-- Start Passage provided --
Quick answer: Most Canadian buyers qualify for a mortgage of roughly 4-5× gross household income, capped by two CMHC/lender ratios computed at the OSFI stress-tested qualifying rate: GDS ≤ 39% (housing costs to income) and TDS ≤ 44% (all debt to income). The qualifying rate is the greater of your contract rate + 2 percentage points or 5.25%.
What this means: The stress test is the binding number. Your contract-rate payment is what you actually pay; the stress-tested payment is what you have to qualify against. As of December 15, 2024, the CMHC insurable cap is $1.5M (was $1M). First-time buyers purchasing newly built homes can use 30-year amortization on insured mortgages.
What to do next: Estimate your max purchase price with your real numbers. Run the affordability calculator →
How affordability is calculated in Canada (2026)
Canadian mortgage affordability is the lower of two debt-service ratios:
- Gross Debt Service (GDS) ≤ 39%: housing costs (mortgage principal + interest + property tax + heat + 50% of condo fees) divided by gross monthly income.
- Total Debt Service (TDS) ≤ 44%: GDS expenses plus all other monthly debt payments (cars, credit cards, student loans, lines of credit), divided by gross monthly income.
-- End Passage provided --
-- Start Dataset content --
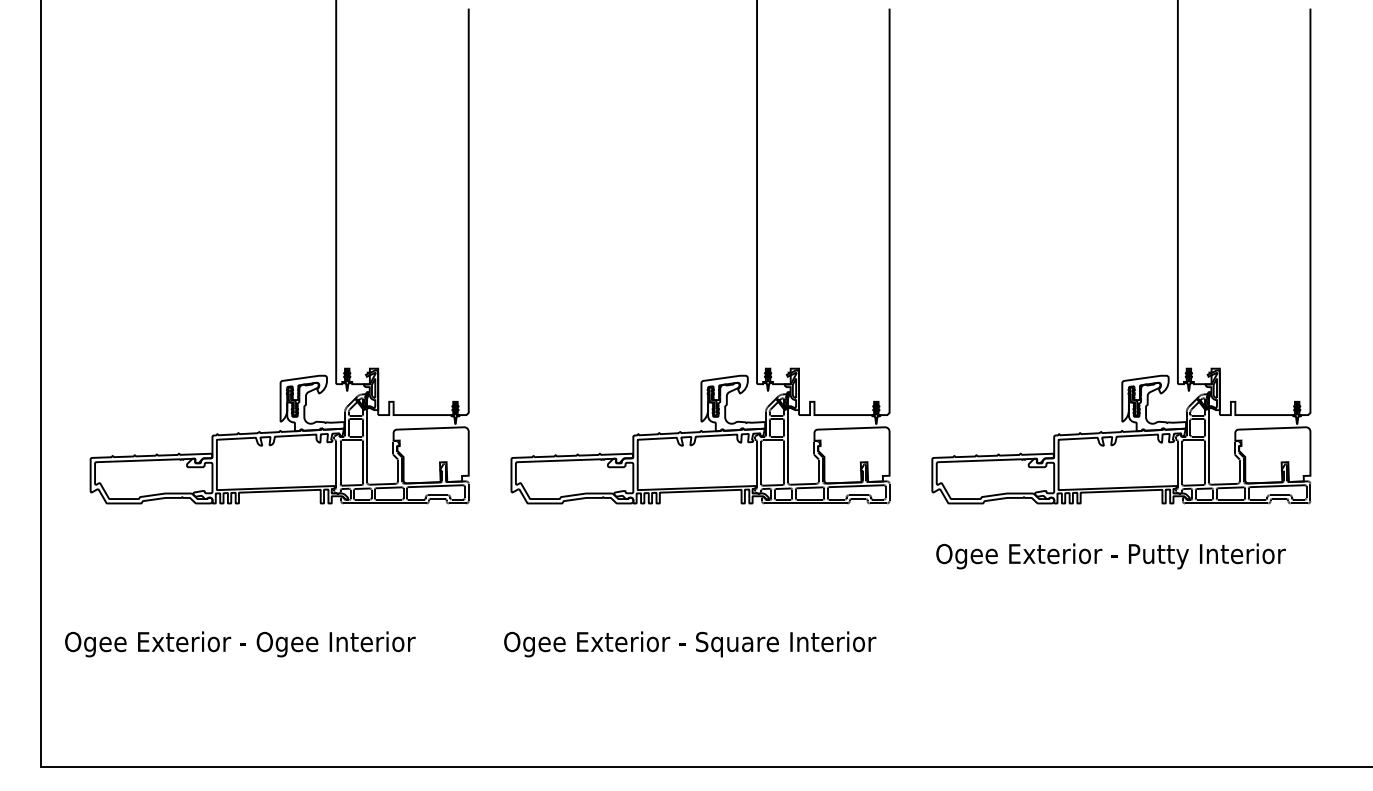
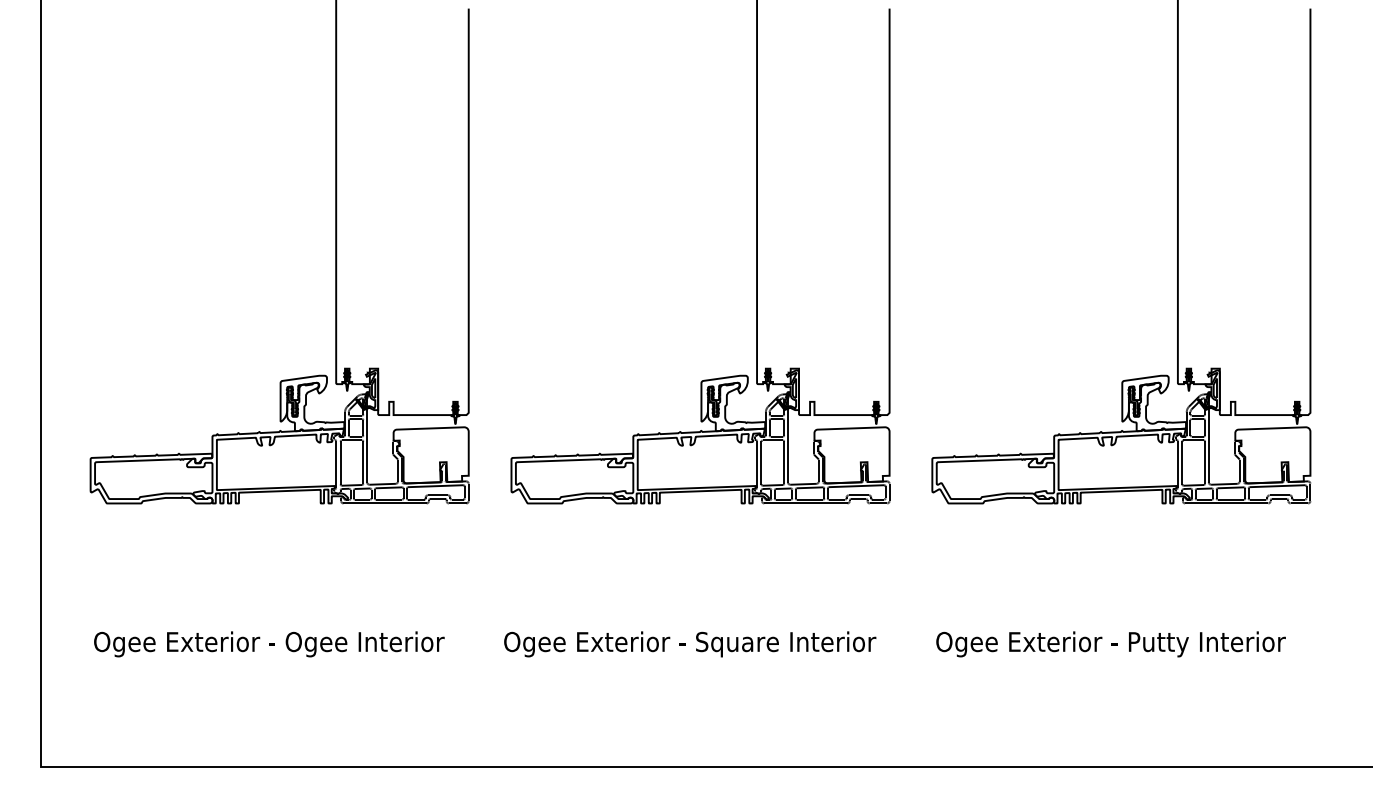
text at (1110, 556) position: (1110, 556) -> (1110, 644)
text at (240, 644) position: (240, 644) -> (269, 644)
-- End Dataset content --
■ Work instructions
[1] In the mortgage affordability text, why is the stress test called the binding number?
[2] Name every housing cost the mortgage affordability text counts toward Gross Debt Service.

■ Answers below
[1] You pay the payment at your contract rate, but you must qualify against the stress-tested payment. That payment uses the qualifying rate, which is the greater of your contract rate plus 2 percentage points or 5.25%.

[2]
- Mortgage principal
- Mortgage interest
- Property tax
- Heat
- 50% of condo fees